Ma il furbastro fiorentino coglie la palla al balzo e rottama l’Italicum perché è un sistema elettorale che si pensa favorisca alle elezioni il Movimento 5 Stelle. E vi pare una cosa corretta cambiare i sistemi elettorali a convenienza? Qui viene meno la divisione dei poteri. E’ un fatto di estrema gravità, perché se passa l’idea che in Italia non puoi vincere le elezioni secondo leggi e sistemi vigenti, allora occorre prendere il potere diversamente. Catilina, prima di ricorrere alla congiura e all’aperta sfida militare contro Roma, tentò tre volte di diventare console con le buone, ma quel manipolatore di Cicerone glielo aveva sempre impedito con vari discutibili cavilli. 

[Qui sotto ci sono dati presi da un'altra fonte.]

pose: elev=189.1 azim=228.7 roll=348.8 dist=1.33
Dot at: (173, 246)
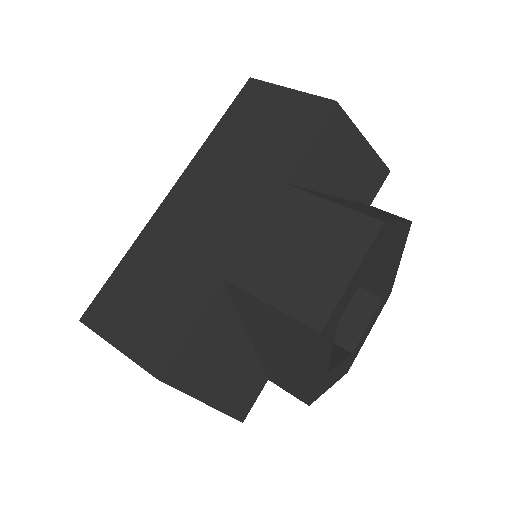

Molti, in questi giorni, mi hanno chiesto per chi voto. Ho risposto secco e seccato: voto per il NO. E quando mi hanno chiesto perché, ho risposto: per principio, perché la Costituzione nel XXI secolo non la concede e non la trasforma un governo. Se tanto accade vuol dire che non è poi passato tanto tempo da quando nel 1848 lo Statuto lo concedevano, per grazia loro, i sovrani, Ferdinando II di Napoli, il Granduca di Toscana, Carlo Alberto di Sardegna. Un regresso di quasi due secoli. Ma di questo se ne accorge solo chi conosce la storia. Gli altri sono semplicemente beati.